**TASK DETAILS:** The answer consists solely of the listing's lines from the first through the line containing "que exige a su", each reproduced exactly.

**DATA FOR THIS TASK:**

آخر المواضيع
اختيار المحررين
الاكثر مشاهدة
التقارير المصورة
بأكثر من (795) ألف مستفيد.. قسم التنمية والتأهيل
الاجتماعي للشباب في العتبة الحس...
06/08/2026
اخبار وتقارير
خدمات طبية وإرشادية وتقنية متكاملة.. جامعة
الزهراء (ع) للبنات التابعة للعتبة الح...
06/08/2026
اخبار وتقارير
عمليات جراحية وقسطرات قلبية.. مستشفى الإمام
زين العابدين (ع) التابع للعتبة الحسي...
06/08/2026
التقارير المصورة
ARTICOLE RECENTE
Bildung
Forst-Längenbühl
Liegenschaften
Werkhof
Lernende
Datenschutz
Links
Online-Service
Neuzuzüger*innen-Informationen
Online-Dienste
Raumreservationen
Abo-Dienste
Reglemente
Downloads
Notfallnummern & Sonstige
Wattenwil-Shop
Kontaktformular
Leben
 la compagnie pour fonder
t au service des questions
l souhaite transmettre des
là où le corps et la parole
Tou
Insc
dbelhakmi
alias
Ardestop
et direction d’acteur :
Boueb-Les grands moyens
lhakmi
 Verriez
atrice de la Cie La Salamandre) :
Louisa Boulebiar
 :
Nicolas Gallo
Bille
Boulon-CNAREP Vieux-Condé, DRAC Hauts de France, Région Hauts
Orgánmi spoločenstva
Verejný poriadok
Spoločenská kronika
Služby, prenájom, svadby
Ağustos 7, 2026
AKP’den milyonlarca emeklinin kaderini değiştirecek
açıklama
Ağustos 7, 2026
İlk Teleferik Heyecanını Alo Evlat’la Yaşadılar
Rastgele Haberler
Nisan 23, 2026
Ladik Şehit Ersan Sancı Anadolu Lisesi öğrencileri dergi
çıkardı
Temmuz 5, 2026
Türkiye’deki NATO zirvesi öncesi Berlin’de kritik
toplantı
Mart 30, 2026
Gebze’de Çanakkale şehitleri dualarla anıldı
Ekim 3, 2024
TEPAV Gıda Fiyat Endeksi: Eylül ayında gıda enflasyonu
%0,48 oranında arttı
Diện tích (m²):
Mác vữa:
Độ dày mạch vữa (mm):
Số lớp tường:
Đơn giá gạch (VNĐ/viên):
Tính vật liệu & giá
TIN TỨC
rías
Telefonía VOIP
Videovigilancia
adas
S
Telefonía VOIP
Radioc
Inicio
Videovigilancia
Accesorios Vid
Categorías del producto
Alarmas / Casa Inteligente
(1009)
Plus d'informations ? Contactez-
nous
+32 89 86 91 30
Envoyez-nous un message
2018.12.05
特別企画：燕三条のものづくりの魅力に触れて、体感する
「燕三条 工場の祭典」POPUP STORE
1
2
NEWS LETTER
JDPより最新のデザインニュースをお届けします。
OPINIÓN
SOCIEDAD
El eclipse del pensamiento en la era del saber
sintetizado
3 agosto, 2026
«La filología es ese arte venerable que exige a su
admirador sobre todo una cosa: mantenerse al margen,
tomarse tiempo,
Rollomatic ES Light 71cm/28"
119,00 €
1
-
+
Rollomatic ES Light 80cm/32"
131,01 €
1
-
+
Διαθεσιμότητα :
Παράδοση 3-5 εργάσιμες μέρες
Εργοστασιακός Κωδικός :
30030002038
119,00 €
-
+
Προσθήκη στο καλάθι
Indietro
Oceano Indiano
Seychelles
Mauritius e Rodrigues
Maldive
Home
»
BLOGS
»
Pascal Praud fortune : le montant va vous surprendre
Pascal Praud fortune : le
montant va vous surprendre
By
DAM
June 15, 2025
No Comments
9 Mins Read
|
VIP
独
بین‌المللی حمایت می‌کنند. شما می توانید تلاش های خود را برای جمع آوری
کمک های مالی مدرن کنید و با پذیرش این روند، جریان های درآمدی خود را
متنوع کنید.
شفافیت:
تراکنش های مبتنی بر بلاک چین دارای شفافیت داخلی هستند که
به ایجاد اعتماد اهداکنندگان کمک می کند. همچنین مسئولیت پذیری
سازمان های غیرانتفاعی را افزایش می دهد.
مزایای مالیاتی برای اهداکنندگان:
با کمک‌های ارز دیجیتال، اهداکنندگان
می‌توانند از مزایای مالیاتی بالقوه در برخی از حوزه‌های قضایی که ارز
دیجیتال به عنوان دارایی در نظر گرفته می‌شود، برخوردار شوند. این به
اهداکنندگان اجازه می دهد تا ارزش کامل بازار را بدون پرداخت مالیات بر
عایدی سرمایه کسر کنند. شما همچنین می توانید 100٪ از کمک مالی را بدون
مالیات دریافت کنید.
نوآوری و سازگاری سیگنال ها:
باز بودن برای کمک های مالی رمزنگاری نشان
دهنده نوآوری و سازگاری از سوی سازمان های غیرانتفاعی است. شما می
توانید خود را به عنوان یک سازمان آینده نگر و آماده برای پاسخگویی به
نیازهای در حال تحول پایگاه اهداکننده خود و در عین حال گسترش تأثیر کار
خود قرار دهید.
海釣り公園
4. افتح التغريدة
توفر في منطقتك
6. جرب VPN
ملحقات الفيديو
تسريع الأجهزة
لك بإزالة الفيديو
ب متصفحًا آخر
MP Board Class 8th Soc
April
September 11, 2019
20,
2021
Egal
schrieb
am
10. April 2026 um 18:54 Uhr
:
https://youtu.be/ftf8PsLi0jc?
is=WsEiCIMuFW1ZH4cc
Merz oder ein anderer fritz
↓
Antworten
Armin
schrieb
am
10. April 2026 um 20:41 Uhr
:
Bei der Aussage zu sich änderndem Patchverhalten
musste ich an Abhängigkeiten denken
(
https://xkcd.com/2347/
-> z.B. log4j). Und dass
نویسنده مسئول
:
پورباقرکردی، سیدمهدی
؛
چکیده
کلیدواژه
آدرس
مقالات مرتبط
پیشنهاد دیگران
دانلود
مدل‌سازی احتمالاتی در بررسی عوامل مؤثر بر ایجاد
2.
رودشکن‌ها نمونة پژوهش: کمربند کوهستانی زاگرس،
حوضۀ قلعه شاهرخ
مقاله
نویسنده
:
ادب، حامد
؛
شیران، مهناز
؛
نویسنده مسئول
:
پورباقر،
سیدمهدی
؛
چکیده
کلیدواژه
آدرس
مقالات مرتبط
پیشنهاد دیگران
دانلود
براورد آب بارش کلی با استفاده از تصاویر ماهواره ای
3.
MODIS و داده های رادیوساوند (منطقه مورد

**OUTPUT FOR THIS EXERCISE:**
آخر المواضيع
اختيار المحررين
الاكثر مشاهدة
التقارير المصورة
بأكثر من (795) ألف مستفيد.. قسم التنمية والتأهيل
الاجتماعي للشباب في العتبة الحس...
06/08/2026
اخبار وتقارير
خدمات طبية وإرشادية وتقنية متكاملة.. جامعة
الزهراء (ع) للبنات التابعة للعتبة الح...
06/08/2026
اخبار وتقارير
عمليات جراحية وقسطرات قلبية.. مستشفى الإمام
زين العابدين (ع) التابع للعتبة الحسي...
06/08/2026
التقارير المصورة
ARTICOLE RECENTE
Bildung
Forst-Längenbühl
Liegenschaften
Werkhof
Lernende
Datenschutz
Links
Online-Service
Neuzuzüger*innen-Informationen
Online-Dienste
Raumreservationen
Abo-Dienste
Reglemente
Downloads
Notfallnummern & Sonstige
Wattenwil-Shop
Kontaktformular
Leben
 la compagnie pour fonder
t au service des questions
l souhaite transmettre des
là où le corps et la parole
Tou
Insc
dbelhakmi
alias
Ardestop
et direction d’acteur :
Boueb-Les grands moyens
lhakmi
 Verriez
atrice de la Cie La Salamandre) :
Louisa Boulebiar
 :
Nicolas Gallo
Bille
Boulon-CNAREP Vieux-Condé, DRAC Hauts de France, Région Hauts
Orgánmi spoločenstva
Verejný poriadok
Spoločenská kronika
Služby, prenájom, svadby
Ağustos 7, 2026
AKP’den milyonlarca emeklinin kaderini değiştirecek
açıklama
Ağustos 7, 2026
İlk Teleferik Heyecanını Alo Evlat’la Yaşadılar
Rastgele Haberler
Nisan 23, 2026
Ladik Şehit Ersan Sancı Anadolu Lisesi öğrencileri dergi
çıkardı
Temmuz 5, 2026
Türkiye’deki NATO zirvesi öncesi Berlin’de kritik
toplantı
Mart 30, 2026
Gebze’de Çanakkale şehitleri dualarla anıldı
Ekim 3, 2024
TEPAV Gıda Fiyat Endeksi: Eylül ayında gıda enflasyonu
%0,48 oranında arttı
Diện tích (m²):
Mác vữa:
Độ dày mạch vữa (mm):
Số lớp tường:
Đơn giá gạch (VNĐ/viên):
Tính vật liệu & giá
TIN TỨC
rías
Telefonía VOIP
Videovigilancia
adas
S
Telefonía VOIP
Radioc
Inicio
Videovigilancia
Accesorios Vid
Categorías del producto
Alarmas / Casa Inteligente
(1009)
Plus d'informations ? Contactez-
nous
+32 89 86 91 30
Envoyez-nous un message
2018.12.05
特別企画：燕三条のものづくりの魅力に触れて、体感する
「燕三条 工場の祭典」POPUP STORE
1
2
NEWS LETTER
JDPより最新のデザインニュースをお届けします。
OPINIÓN
SOCIEDAD
El eclipse del pensamiento en la era del saber
sintetizado
3 agosto, 2026
«La filología es ese arte venerable que exige a su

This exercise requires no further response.